You should chose Nmax high enough for the Gaussian distribution of histogram.dat to be comfortably displayed. However note that the higher Nmax the longer the calculation, so chose values just above the higher Guassian tail.

Warning: the value of beta affects the number Nmax, so calculations on the same material at different temperatures will require different Nmax. At low beta, the Gaussian distribution is sharper and centered on lower order terms, as shown below. Therefore lower beta require lower Nmax.

##### Connecting the tail (sderiv and aom)

The connection between the QMC part and the Hubbard 1 part is done with a straight line starting at frequency number nom+1 and running until it intersect the Hubbard 1 self-energy. You can see it by comparing the Sig.out file with the s_hb1.dat (Hubbrad 1 only).

The two variables controlling the connection are sderiv, which is related to the angle of the straight line, and aom related to its starting point.

The straight line connecting the low- and the high-frequncy region can easily give rise to unwanted kinks. To broaden Sig.out is necessary to smooth these kinks out as well.

##### Impurity levels (Ed and mu)

The impurity levels reported at the fourth line of Eimp.inp enters in the PARAMS as the variable Ed. The variable mu is set as the first entry of the Ed with opposite sign.

Warning: These two variables change at every iteration so you have to constantly update their value throughout the DMFT loop.

### Phase transition boundaries

It may happen that, despite the high number of QMC steps, the histogram.dat file displays a double peak distribution simiar to the sum of two Gaussians. This is the case when the material is close to a phase transition.

In this case usually one or more channels of the self-energy are very noisy.
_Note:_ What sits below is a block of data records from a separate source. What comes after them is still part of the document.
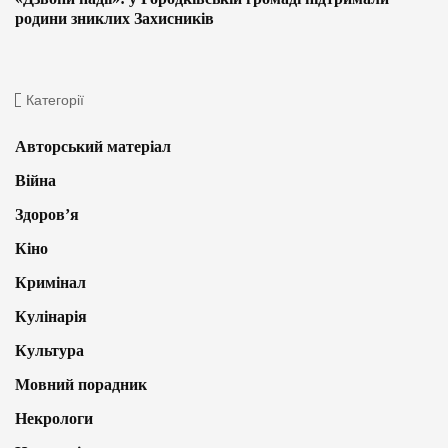
родини зниклих Захисників
Категорії
Авторський матеріал
Війна
Здоров’я
Кіно
Кримінал
Кулінарія
Культура
Мовний порадник
Некрологи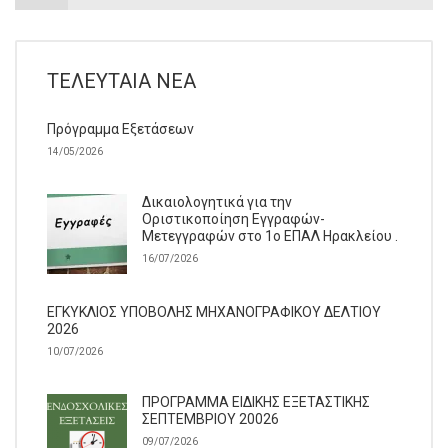
ΤΕΛΕΥΤΑΊΑ ΝΈΑ
Πρόγραμμα Εξετάσεων
14/05/2026
Δικαιολογητικά για την
Οριστικοποίηση Εγγραφών-
Μετεγγραφών στο 1ο ΕΠΑΛ Ηρακλείου .
16/07/2026
ΕΓΚΥΚΛΙΟΣ ΥΠΟΒΟΛΗΣ ΜΗΧΑΝΟΓΡΑΦΙΚΟΥ ΔΕΛΤΙΟΥ
2026
10/07/2026
ΠΡΟΓΡΑΜΜΑ ΕΙΔΙΚΗΣ ΕΞΕΤΑΣΤΙΚΗΣ
ΣΕΠΤΕΜΒΡΙΟΥ 20026
09/07/2026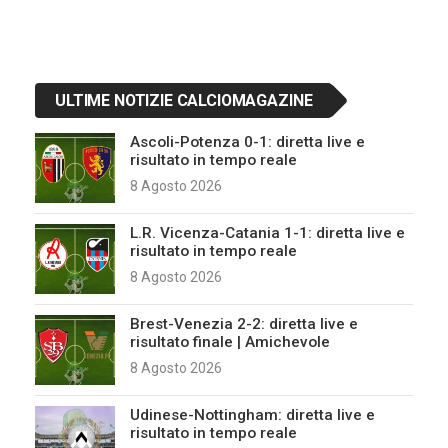
ULTIME NOTIZIE CALCIOMAGAZINE
Ascoli-Potenza 0-1: diretta live e
risultato in tempo reale
8 Agosto 2026
L.R. Vicenza-Catania 1-1: diretta live e
risultato in tempo reale
8 Agosto 2026
Brest-Venezia 2-2: diretta live e
risultato finale | Amichevole
8 Agosto 2026
Udinese-Nottingham: diretta live e
risultato in tempo reale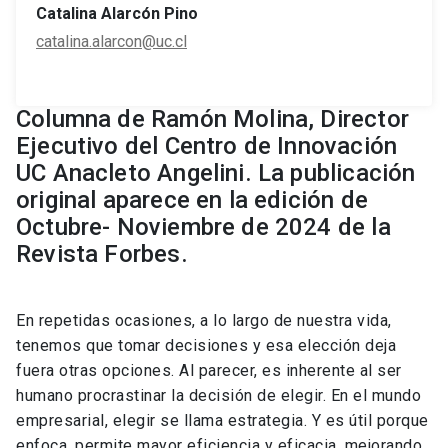
Catalina Alarcón Pino
catalina.alarcon@uc.cl
Columna de Ramón Molina, Director
Ejecutivo del Centro de Innovación
UC Anacleto Angelini. La publicación
original aparece en la edición de
Octubre- Noviembre de 2024 de la
Revista Forbes.
En repetidas ocasiones, a lo largo de nuestra vida,
tenemos que tomar decisiones y esa elección deja
fuera otras opciones. Al parecer, es inherente al ser
humano procrastinar la decisión de elegir. En el mundo
empresarial, elegir se llama estrategia. Y es útil porque
enfoca, permite mayor eficiencia y eficacia, mejorando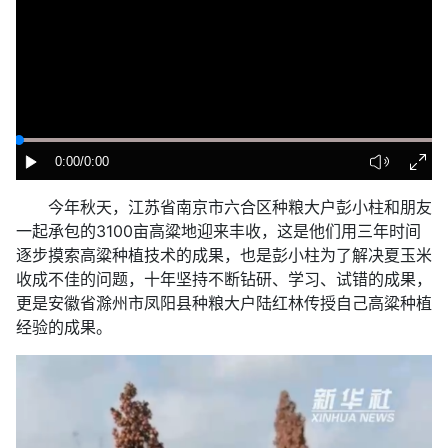
0:00
/0:00
今年秋天，江苏省南京市六合区种粮大户彭小柱和朋友
一起承包的3100亩高粱地迎来丰收，这是他们用三年时间
逐步摸索高粱种植技术的成果，也是彭小柱为了解决夏玉米
收成不佳的问题，十年坚持不断钻研、学习、试错的成果，
更是安徽省滁州市凤阳县种粮大户陆红林传授自己高粱种植
经验的成果。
One has to run for longer times, or use the status files to restart the calculation many times until only one peaks dominate and the histogram looks like a Gaussian. An example is given in the boxes below.

### Using status files

During the calculation, each core generates a status file. They contain some information about the sampling and should be used as restart files for other CTQMC calculations with similar parameters. They are read authomatically if they are in the folder where ctqmc is running.

They can be used basically in two ways.

• If you are performing iteration N, you should copy the status files from iteration N-1 to speed up the convergence of the calculation.
• If you realise that in one ctqmc run, you haven’t achieved a good sampling (e.g. M too low, or close to phase transition), than you can run again the calculation without losing the effort already done. When restarted, the ctqmc solver will automatically read the status files and retrive their information.

Warning: Since there is one status file per core, you must pay attention to run on as many cores as status files you have. It should be safe (but not recommended) to run with a smaller number of cores, while running on more cores than status files gives wrong results.